Dari sini, lahirlah perusahaan teknologi seperti Intel, AMD, sampai NVIDIA pada medio 1968-1970-an. Selain itu, perusahaan modal ventura Kleiner Perkins juga berdiri pada periode yang sama.
Terciptanya Istilah Silicon Valley
Xerox merangsek ke kawasan California itu untuk membuat laboratorium di Palo Alto. Di sini mulai dikembangkan proyek komputer dengan user interface yang akhirnya melahirkan sosok Bill Gates dengan Microsoft dan Steve Jobs dengan Macintoshnya.
Seorang jurnalis di AS bernama Don Hoefler pun memberikan istilah untuk kawasan industri semikonduktor itu dengan Silicon Valley. Soalnya, mereka mengembangkan teknologi semi konduktor dengan bahan dari silikon.
Selanjutnya, berbagai jenis perusahaan teknologi bermunculan di Silicon Valley. Dari era Oracle, Atari, dan Apple sampai memasuki era 1990-an menjadi era dotcom. Saat itu lahirlah eBay, Yahoo, Paypal, dan Google. Sampai masuk ke era 2000-an yang terdiri dari Facebook, Twitter, Uber, dan Tesla.
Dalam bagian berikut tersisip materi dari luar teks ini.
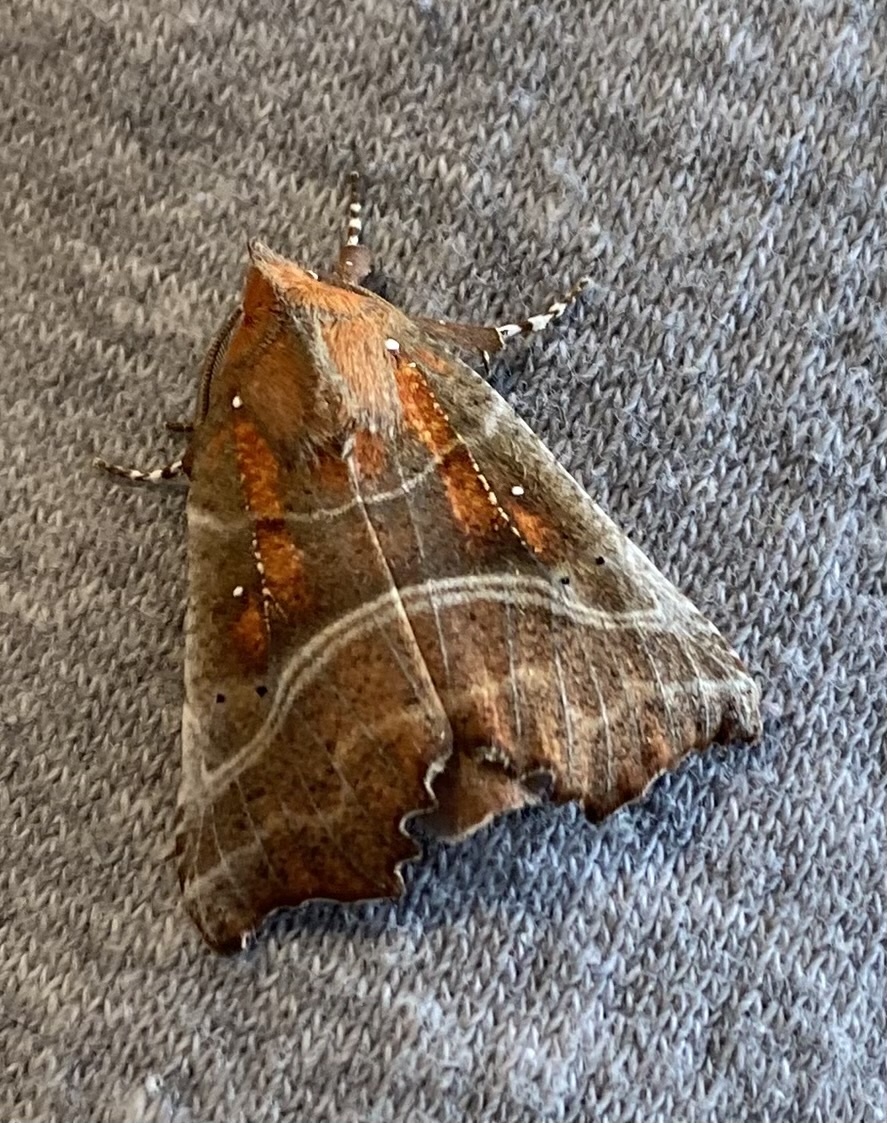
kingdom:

Bukit Algoritma Mungkin Hanya Sekadar Tempat Wisata
Mimpi Budiman bikin Bukit Algoritma menjadi Silicon Valley ala Indonesia bisa dibilang terlalu instan. Meski, dia menyebutkan bakal dapat modal dari swasta mencapai Rp18 triliun, tetapi esensi dari Silicon Valley bukanlah tempat, melainkan sebuah ekosistem dan atmosfer yang sudah terbentuk dari ratusan tahun silam.
Mungkin saja, ujung dari Bukit Algoritma ini hanyalah tempat wisata yang berada di kawasan Sukabumi. Apalagi, mengingat tanah yang akan dibangun Bukit Algoritma ini bekas tempat agrowisata berbasis perkebunan yang tidak berkembang.
Dengan gimmick Bukit Algoritma, mungkin saja lahan tempat wisata gagal ini bisa jadi destinasi baru tempat liburan akhir pekan para pelancong.
Namun, masih mending jadi tempat wisata, ketimbang berkukuh membangun pusat teknologi seperti Silicon Valley tapi mangkrak. Toh, ngomongin pusat teknologi, BSD yang sudah digadang-gadang jadi Silicon Valley Indonesia oleh eks Menteri Komunikasi dan Informasi Rudiantara mungkin sudah masuk tahap membangun ekosistemnya.
Soalnya, di sana sudah berdiri banyak perguruan tinggi dan beberapa perusahaan besar sudah membangun kawasan perkantoran. Bukan tidak mungkin perusahaan teknologi juga akan berkumpul di sana.
Ya, semua ini hanya opini belaka, mau Bukit Algoritma jadi pusat teknologi atau tempat wisata, yang cuan juga buka saya!